Pour les autres conspirateurs, leur rôle était encore médiocrement tracé. Le général Guillet devait venir se faire reconnaître à l’École militaire par les troupes qui s’y trouvaient assemblées ; Baudement devait être installé à la police par le générai Guillaume ; mais on était si peu sur de Guillaume qu’on ne l’avait pas mis, plus que Guillet, dans la confidence du projet. Et ce projet pourtant devait être exécuté à date fixe : le Sénatus-Consulte portait la date du 20 avril. On pouvait dire que la délibération était restée secrète et qu’on la publiait seulement : mais comment faire pour le décret daté du 29 mai, pour l’ordre du jour daté du 30, si le 30 au matin rien n’avait paru : comment se présenter le 31 à la troupe avec un ordre du jour de la veille, — périmé ?

Quatre jours avant le jour fixé pour l’exécution, on se décida à initier Guillaume et Guillet à ce qu’on attendait d’eux.
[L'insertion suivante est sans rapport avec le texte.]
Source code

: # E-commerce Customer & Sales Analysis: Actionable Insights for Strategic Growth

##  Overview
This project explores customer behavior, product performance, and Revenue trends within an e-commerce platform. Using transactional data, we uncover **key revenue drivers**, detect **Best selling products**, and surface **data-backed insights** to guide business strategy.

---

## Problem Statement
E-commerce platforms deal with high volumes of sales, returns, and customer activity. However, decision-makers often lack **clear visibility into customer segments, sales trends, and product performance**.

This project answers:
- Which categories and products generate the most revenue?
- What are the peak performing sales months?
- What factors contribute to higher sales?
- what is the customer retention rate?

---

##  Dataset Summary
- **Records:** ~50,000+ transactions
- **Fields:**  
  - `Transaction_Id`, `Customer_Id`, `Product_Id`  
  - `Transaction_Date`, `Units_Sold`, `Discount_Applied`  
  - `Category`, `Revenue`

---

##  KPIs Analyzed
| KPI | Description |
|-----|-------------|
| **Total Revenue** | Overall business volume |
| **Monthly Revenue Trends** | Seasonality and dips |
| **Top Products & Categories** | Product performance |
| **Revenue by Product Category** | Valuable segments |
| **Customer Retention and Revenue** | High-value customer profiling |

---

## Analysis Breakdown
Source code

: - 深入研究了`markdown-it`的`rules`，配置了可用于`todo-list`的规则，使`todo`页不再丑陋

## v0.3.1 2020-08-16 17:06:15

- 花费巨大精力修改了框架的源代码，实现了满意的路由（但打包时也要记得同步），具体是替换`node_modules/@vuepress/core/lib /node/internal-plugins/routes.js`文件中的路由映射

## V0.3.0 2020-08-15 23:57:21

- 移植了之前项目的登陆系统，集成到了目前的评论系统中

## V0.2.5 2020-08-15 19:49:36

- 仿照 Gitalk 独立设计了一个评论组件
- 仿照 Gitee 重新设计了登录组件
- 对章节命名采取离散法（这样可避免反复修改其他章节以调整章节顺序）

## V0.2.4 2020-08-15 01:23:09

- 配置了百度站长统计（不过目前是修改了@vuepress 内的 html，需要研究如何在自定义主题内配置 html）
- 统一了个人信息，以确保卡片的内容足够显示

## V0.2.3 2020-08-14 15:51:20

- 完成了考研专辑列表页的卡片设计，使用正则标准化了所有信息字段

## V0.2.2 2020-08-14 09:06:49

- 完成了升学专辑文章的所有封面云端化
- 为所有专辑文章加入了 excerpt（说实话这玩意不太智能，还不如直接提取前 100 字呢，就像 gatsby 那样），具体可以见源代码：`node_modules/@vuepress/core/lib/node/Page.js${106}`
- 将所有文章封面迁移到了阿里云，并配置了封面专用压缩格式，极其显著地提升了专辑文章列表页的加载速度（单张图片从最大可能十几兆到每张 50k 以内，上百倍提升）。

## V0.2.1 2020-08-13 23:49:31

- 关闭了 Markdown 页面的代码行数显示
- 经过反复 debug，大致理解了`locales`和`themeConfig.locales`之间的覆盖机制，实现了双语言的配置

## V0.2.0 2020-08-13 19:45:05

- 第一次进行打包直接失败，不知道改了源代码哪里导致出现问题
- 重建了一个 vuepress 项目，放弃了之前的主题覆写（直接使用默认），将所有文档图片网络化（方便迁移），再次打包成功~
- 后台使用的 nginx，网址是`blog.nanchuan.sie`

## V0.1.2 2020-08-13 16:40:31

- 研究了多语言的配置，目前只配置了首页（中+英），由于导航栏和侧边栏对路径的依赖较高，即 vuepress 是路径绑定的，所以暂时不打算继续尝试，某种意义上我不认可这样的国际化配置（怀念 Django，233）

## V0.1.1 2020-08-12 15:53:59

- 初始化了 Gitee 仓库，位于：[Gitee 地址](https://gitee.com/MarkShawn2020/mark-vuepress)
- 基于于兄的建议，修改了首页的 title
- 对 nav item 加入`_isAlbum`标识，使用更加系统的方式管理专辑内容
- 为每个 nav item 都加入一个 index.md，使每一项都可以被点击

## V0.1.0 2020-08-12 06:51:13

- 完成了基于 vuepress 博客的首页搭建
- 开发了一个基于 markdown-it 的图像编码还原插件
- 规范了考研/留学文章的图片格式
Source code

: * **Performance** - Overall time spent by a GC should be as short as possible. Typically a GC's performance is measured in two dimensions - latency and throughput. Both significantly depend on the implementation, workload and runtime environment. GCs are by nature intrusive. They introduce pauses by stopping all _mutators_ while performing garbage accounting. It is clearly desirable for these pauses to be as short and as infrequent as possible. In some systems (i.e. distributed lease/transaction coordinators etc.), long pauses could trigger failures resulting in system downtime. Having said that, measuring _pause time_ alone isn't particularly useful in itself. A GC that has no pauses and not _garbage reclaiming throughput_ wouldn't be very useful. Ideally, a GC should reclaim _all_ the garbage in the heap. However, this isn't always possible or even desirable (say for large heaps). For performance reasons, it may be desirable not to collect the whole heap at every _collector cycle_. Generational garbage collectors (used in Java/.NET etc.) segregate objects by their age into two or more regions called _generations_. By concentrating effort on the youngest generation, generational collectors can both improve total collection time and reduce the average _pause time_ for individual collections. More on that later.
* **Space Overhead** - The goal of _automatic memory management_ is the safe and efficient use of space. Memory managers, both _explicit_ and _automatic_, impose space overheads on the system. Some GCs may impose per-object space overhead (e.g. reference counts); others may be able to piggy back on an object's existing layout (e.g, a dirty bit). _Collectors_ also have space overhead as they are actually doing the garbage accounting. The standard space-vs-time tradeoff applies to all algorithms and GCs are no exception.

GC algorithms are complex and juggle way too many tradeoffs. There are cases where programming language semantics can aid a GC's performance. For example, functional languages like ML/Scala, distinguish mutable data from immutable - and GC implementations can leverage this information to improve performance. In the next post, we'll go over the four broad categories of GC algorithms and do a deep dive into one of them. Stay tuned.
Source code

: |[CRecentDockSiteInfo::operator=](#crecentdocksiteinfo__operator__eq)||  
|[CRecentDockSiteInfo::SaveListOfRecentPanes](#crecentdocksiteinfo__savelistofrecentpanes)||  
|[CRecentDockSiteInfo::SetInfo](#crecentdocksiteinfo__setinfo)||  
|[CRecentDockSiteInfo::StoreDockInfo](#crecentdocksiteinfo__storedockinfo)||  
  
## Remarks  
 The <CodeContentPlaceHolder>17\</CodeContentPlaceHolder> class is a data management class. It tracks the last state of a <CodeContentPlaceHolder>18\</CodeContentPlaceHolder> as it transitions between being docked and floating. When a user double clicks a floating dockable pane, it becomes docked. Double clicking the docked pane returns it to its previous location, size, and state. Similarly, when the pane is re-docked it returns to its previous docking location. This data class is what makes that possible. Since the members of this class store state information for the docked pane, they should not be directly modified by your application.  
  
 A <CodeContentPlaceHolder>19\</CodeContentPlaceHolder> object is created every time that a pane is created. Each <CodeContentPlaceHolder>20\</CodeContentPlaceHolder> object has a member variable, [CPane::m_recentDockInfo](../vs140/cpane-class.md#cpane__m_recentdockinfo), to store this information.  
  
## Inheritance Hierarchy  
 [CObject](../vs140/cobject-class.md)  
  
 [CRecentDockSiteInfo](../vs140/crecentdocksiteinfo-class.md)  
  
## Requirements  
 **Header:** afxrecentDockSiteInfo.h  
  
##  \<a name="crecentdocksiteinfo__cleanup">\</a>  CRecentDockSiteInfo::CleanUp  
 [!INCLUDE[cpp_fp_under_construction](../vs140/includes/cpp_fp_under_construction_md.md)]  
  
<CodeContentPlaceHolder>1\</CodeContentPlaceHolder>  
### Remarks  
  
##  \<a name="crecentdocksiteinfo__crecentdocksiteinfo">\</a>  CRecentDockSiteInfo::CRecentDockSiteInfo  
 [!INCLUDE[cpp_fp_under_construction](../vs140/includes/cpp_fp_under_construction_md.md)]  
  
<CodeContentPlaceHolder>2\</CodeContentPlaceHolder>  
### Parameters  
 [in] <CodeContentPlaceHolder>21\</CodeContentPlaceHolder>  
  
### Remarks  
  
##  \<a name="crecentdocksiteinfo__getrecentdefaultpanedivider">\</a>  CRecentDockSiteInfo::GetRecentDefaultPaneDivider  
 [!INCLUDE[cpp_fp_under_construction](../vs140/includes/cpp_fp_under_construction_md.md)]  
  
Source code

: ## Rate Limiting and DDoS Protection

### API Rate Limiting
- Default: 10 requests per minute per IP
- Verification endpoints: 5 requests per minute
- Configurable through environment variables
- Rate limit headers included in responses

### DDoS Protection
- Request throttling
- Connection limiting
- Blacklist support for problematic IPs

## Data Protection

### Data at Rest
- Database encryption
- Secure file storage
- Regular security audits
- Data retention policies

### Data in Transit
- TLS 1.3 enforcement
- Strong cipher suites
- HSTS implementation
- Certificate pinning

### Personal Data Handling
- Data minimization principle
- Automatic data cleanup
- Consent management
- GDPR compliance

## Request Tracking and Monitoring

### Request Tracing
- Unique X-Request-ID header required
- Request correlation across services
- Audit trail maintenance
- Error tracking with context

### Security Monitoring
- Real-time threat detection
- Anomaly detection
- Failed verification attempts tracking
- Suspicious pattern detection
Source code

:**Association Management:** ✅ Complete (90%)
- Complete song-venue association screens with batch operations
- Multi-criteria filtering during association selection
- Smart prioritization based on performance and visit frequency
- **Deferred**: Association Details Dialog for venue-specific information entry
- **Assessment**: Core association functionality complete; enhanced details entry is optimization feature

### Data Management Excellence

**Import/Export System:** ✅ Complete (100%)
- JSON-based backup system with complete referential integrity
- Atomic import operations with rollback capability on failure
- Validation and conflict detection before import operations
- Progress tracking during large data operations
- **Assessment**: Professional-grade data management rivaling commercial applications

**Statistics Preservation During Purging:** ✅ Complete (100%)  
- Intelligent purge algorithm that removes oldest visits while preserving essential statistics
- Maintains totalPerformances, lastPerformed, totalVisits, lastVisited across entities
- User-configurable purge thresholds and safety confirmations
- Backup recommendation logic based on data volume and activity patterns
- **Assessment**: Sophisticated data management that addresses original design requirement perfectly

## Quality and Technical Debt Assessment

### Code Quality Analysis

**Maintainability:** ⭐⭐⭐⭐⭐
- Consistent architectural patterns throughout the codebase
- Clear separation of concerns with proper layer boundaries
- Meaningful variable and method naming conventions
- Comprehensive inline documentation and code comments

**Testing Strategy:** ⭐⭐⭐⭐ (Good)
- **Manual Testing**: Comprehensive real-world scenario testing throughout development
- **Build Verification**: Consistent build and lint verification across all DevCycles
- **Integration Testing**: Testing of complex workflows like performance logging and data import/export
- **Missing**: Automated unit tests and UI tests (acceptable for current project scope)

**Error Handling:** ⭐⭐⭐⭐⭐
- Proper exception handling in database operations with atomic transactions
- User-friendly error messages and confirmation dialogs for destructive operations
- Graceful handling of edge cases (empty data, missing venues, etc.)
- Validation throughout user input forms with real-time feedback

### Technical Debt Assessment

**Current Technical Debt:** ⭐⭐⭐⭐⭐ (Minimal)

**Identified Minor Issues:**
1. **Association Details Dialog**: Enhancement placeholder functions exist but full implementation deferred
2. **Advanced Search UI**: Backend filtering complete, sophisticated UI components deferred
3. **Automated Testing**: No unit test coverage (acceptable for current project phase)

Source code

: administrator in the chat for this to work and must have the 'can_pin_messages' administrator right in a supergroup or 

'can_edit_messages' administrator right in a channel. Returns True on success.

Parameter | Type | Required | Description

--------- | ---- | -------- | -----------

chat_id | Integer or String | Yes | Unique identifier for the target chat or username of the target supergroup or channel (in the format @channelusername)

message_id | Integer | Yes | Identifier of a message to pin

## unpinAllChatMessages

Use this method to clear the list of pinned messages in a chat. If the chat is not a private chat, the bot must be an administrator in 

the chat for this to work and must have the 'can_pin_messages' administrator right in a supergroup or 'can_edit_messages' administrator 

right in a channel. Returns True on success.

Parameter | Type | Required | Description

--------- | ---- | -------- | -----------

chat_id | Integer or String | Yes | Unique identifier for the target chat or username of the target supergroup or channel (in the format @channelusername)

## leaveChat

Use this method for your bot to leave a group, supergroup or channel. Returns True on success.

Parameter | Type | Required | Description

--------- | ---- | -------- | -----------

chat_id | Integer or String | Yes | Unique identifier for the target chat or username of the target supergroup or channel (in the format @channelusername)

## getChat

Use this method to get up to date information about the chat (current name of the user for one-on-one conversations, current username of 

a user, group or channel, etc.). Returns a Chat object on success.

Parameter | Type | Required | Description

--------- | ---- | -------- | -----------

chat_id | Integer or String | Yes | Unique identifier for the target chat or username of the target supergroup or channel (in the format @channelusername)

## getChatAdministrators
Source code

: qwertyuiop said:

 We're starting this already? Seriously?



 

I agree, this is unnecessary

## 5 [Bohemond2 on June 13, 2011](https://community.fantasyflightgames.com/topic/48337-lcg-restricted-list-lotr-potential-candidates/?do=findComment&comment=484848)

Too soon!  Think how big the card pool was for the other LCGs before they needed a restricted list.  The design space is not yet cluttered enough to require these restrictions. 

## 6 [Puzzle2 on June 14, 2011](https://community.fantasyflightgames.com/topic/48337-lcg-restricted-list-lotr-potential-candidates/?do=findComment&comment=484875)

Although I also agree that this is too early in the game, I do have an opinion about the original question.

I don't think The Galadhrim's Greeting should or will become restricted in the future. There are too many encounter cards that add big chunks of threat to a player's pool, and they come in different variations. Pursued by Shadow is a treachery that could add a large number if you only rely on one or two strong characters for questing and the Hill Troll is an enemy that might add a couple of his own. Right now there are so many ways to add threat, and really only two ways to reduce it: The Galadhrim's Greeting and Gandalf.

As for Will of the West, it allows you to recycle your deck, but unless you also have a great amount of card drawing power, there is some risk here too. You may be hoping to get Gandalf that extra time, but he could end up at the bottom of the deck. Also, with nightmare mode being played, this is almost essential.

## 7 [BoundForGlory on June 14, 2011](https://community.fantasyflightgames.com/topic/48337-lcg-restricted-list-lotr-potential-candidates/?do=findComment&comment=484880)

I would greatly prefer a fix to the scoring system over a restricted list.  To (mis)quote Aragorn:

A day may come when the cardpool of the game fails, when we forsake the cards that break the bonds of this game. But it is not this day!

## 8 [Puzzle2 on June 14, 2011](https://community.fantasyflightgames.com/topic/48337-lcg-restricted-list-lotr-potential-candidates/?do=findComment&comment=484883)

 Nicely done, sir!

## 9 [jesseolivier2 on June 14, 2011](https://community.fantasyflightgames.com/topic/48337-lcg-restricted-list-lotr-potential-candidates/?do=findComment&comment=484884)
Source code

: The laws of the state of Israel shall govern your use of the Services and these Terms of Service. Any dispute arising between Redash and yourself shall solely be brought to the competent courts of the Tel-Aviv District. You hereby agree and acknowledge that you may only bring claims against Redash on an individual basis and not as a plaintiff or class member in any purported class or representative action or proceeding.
On les réunit donc un soir à l’Athénée de Lemare. Malet donna lecture du Sénatus-Consulte et des proclamations. Guillaume posa plusieurs questions qui pouvaient être innocentes, mais qui parurent singulières à Corneille, à Mme Lemare et à Malet lui-même. Sur des signes qu’ils se firent, la séance fut levée. On se consulta, on tomba d’accord que tout était à craindre « et qu’il fallait suspendre l’affaire parce que l’opinion publique se déclarait trop favorablement pour le projet, et d’ailleurs parce qu’on était encore inquiet sur les dispositions de six mille hommes de la Garde impériale qui se trouvaient encore à Paris, et dont trois corps étaient commandés par des compatriotes du général Guillet. » Dans la nuit, Lemare avec sa femme et Rigomer Bazin porta les poignards et les imprimés chez un honnête voisin, nommé Tibierge, qu’il avait fallu initier au secret.